** Problem description **
Rewrite the text of the listing below, changing every "美容師" to "理容師" and keeping everything else the same. Leave the pictures out.

= = = =

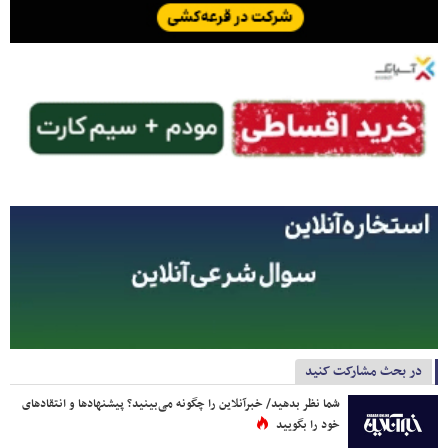
در بحث مشارکت کنید
شما نظر بدهید/ خبرآنلاین را چگونه می‌بینید؟ پیشنهادها و انتقادهای
خود را بگویید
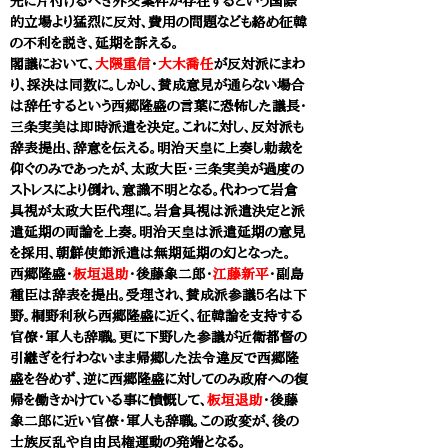
先に片付けるべき外交案件が存在するという国際
的立場より猛烈に反対、費用の問題なども絡め征韓
の不利を説き、延期を訴える。
閣議において、
大隈重信
・
大木喬任
が反対派にまわ
り、採決は同数に。しかし、賛成意見が通らない場合
は辞任するという西郷隆盛の言葉に恐怖した議長・
三条実美は即時派遣を決定。これに対し、反対派も
辞表提出、辞意を伝える。明治天皇に上奏し勅裁を
仰ぐのみであったが、太政大臣・三条実美が過度の
ストレスにより倒れ、意識不明となる。代わって岩倉
具視が太政大臣代理に。岩倉具視は派遣決定と派
遣延期の両論を上奏。明治天皇は派遣延期の意見
を採用、朝鮮使節派遣は無期延期の幻となった。
西郷隆盛・
板垣退助
・後藤象二郎・
江藤新平
・副島
種臣は辞表を提出。受理され、賛成派参議5名は下
野。桐野利秋ら西郷隆盛に近く、征韓論を支持する
官僚・軍人も辞職。更に下野した参議が近衛都督の
引継ぎを行わないまま帰郷した法令違反で西郷隆
盛を咎めず、逆に西郷隆盛に対してのみ政府への復
帰を働きかけている事に憤慨して、
板垣退助
・後藤
象二郎に近い官僚・軍人も辞職。この政変が、後の
士族反乱や自由民権運動の発端となる。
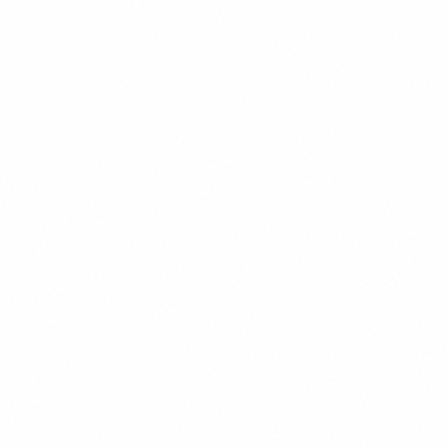
Outils
23 octobre 2025
Apprentissage ludique avec
Dinobot IA, l'assistant scolaire
intelligent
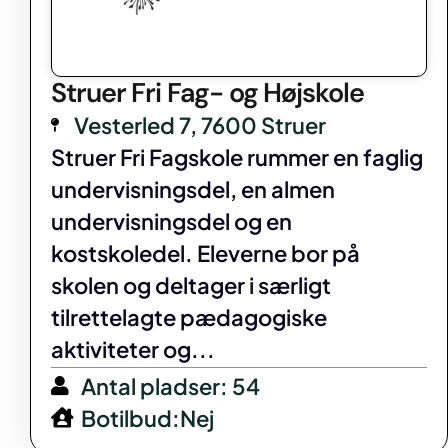
Struer Fri Fag- og Højskole
Vesterled 7, 7600 Struer
Struer Fri Fagskole rummer en faglig
undervisningsdel, en almen
undervisningsdel og en
kostskoledel. Eleverne bor på
skolen og deltager i særligt
tilrettelagte pædagogiske
aktiviteter og...
Antal pladser: 54
Botilbud:Nej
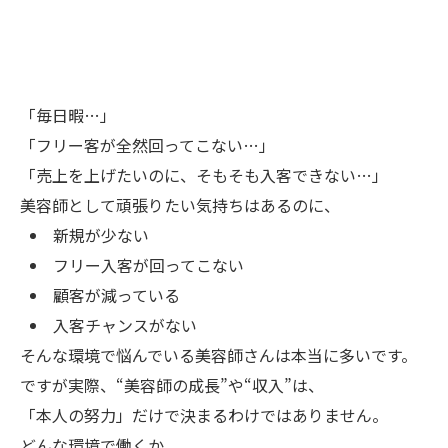
「毎日暇…」
「フリー客が全然回ってこない…」
「売上を上げたいのに、そもそも入客できない…」
美容師として頑張りたい気持ちはあるのに、
新規が少ない
フリー入客が回ってこない
顧客が減っている
入客チャンスがない
そんな環境で悩んでいる美容師さんは本当に多いです。
ですが実際、“美容師の成長”や“収入”は、
「本人の努力」だけで決まるわけではありません。
どんな環境で働くか。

= = = =

** Task answer **
در بحث مشارکت کنید
شما نظر بدهید/ خبرآنلاین را چگونه می‌بینید؟ پیشنهادها و انتقادهای
خود را بگویید
先に片付けるべき外交案件が存在するという国際
的立場より猛烈に反対、費用の問題なども絡め征韓
の不利を説き、延期を訴える。
閣議において、
大隈重信
・
大木喬任
が反対派にまわ
り、採決は同数に。しかし、賛成意見が通らない場合
は辞任するという西郷隆盛の言葉に恐怖した議長・
三条実美は即時派遣を決定。これに対し、反対派も
辞表提出、辞意を伝える。明治天皇に上奏し勅裁を
仰ぐのみであったが、太政大臣・三条実美が過度の
ストレスにより倒れ、意識不明となる。代わって岩倉
具視が太政大臣代理に。岩倉具視は派遣決定と派
遣延期の両論を上奏。明治天皇は派遣延期の意見
を採用、朝鮮使節派遣は無期延期の幻となった。
西郷隆盛・
板垣退助
・後藤象二郎・
江藤新平
・副島
種臣は辞表を提出。受理され、賛成派参議5名は下
野。桐野利秋ら西郷隆盛に近く、征韓論を支持する
官僚・軍人も辞職。更に下野した参議が近衛都督の
引継ぎを行わないまま帰郷した法令違反で西郷隆
盛を咎めず、逆に西郷隆盛に対してのみ政府への復
帰を働きかけている事に憤慨して、
板垣退助
・後藤
象二郎に近い官僚・軍人も辞職。この政変が、後の
士族反乱や自由民権運動の発端となる。
Outils
23 octobre 2025
Apprentissage ludique avec
Dinobot IA, l'assistant scolaire
intelligent
Struer Fri Fag- og Højskole
Vesterled 7, 7600 Struer
Struer Fri Fagskole rummer en faglig
undervisningsdel, en almen
undervisningsdel og en
kostskoledel. Eleverne bor på
skolen og deltager i særligt
tilrettelagte pædagogiske
aktiviteter og...
Antal pladser: 54
Botilbud:Nej
「毎日暇…」
「フリー客が全然回ってこない…」
「売上を上げたいのに、そもそも入客できない…」
理容師として頑張りたい気持ちはあるのに、
新規が少ない
フリー入客が回ってこない
顧客が減っている
入客チャンスがない
そんな環境で悩んでいる理容師さんは本当に多いです。
ですが実際、“理容師の成長”や“収入”は、
「本人の努力」だけで決まるわけではありません。
どんな環境で働くか。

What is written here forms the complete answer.